*** Text excerpt Section Begins ***

I have had an Aquatop 400CF uv up and running for 20 months. No problems what so ever. Purchased new for $89. I also bought one on Ebay for $35. Just needed uv crystal and bulb. Rumors of ehieim going to China also. opcorn:


----------



## 6Gears1Speed (Mar 18, 2013)

I learned by way of barbeque grills the importance of buying a widely distributed name like Weber :lol: . I bought a really nice Jenn-Air grill, but parts are impossible to find and they are EXPENSIVE. You can find Weber grill parts in every hardware store in America.

Good filtration
Easy maintenance
Accessible parts
Quiet
Durable

That's what I'm looking for. Come to think of it, that's probably what we're ALL looking for :wink: .


----------



## Brentt700 (Mar 14, 2013)

..............exactly. Rumors. They are still, however, sold in LABELED made in Germany boxes though, so we'll see about that one. Nice poke back, too. LOL! :roll:


----------



## Brentt700 (Mar 14, 2013)

Check out Fluval if you are seriously thinking among those lines of thoughts. They are widely distributed in stores all around. MANY different models to choose from being 206-306-406 or the FX5 or FX6 filters. Like I stated.....I run three 205's just mere feet away from my bed and I do not hear a sound out of them! I can, however, hear the Emperor 400 whirring which really even then isn't that loud. I, personally, like the trickling sounds of the water from the filters and canister outlet nozzles as it reminds me of sleeping next to a brook. Kind of peaceful in my opinion and it puts me to sleep, actually. LOL!

*** Text excerpt Section Ends ***

List every quality that the forum thread on aquarium filters names as what the poster is looking for in a filter.

*** Records Section Begins ***

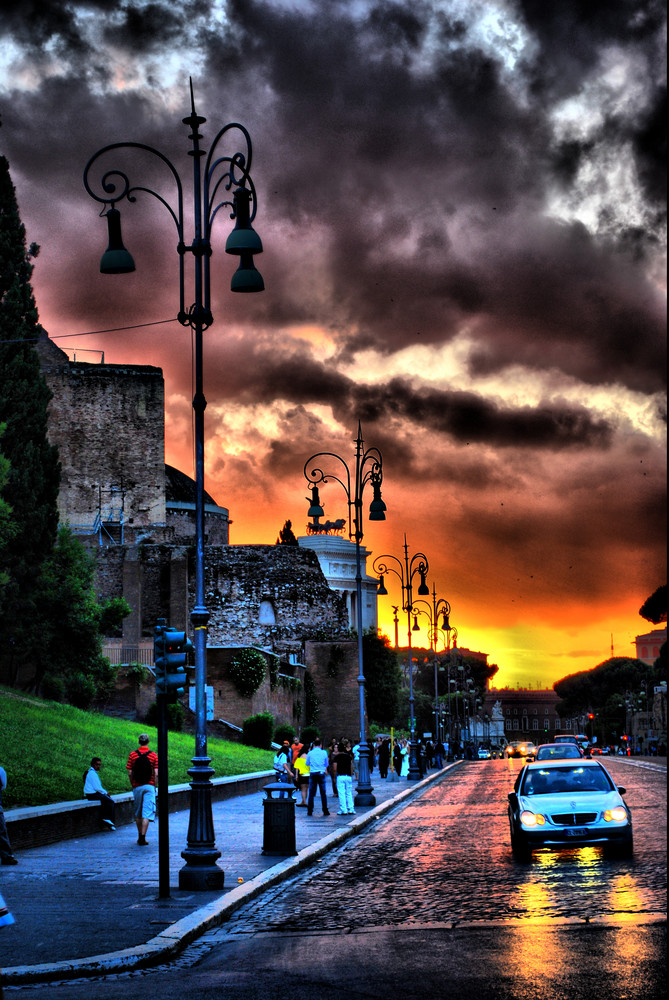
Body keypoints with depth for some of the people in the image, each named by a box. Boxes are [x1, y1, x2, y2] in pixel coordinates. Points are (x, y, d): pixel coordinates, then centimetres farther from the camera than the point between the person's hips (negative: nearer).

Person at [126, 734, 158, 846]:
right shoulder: (153, 755, -3)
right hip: (149, 786, -2)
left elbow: (130, 773, -1)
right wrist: (154, 786, 6)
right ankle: (143, 838, -12)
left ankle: (140, 836, 22)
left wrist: (132, 785, 11)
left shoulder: (132, 755, 0)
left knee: (138, 812, 15)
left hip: (137, 786, 2)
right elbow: (156, 774, -6)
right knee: (147, 812, -4)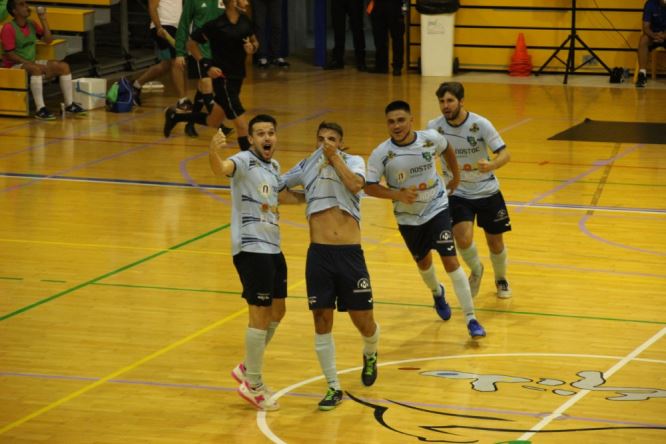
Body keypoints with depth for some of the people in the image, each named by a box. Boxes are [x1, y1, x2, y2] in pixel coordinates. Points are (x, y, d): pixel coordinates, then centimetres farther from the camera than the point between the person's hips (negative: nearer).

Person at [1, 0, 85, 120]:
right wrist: (30, 63, -23)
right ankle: (40, 109, -41)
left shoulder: (32, 24, 8)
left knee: (63, 66, -5)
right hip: (14, 66, -8)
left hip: (31, 63, 8)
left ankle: (69, 104, -3)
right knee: (36, 69, -39)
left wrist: (43, 20, -3)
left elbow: (48, 40, 6)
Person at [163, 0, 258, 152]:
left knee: (213, 122, 20)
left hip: (238, 77, 8)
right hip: (223, 78, -8)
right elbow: (191, 43, -6)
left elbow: (255, 42, 19)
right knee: (242, 125, -13)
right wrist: (207, 66, -13)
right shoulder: (216, 25, -15)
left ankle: (174, 117, 38)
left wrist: (252, 47, -5)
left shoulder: (245, 22, 2)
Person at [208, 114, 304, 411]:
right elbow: (222, 169, -36)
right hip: (250, 249, -9)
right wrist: (213, 152, -57)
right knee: (261, 314, -5)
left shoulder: (273, 166, 13)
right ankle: (253, 386, 6)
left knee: (277, 311, 16)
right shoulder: (244, 161, -13)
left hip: (272, 248, 9)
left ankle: (248, 369, 32)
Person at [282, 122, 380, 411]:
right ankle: (333, 387, 11)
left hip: (350, 253, -2)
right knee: (322, 320, -1)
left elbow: (355, 184, -15)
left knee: (363, 321, 3)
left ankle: (370, 355, 38)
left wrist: (334, 157, -11)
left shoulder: (353, 161, 6)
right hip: (319, 254, 2)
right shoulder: (307, 167, 11)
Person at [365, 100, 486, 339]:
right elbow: (369, 186, -14)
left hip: (437, 209, -1)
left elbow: (447, 150, 8)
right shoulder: (381, 154, -19)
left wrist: (456, 176, 15)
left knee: (451, 261, -11)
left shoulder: (431, 139, -15)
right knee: (423, 262, 21)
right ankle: (438, 293, 56)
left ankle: (471, 319, -7)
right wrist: (398, 195, -27)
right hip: (408, 218, 1)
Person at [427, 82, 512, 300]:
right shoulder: (434, 127, -13)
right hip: (457, 194, 0)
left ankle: (501, 279, 42)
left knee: (495, 242, 10)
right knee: (463, 239, -20)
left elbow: (505, 153, -20)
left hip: (487, 191, 0)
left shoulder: (480, 124, -19)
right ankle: (476, 270, 14)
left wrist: (491, 165, -41)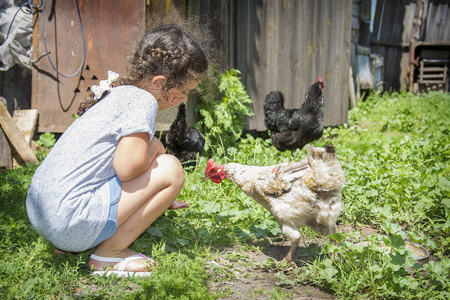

*** Records Section Ends ***

Exercise solution:
Good filtration
Easy maintenance
Accessible parts
Quiet
Durable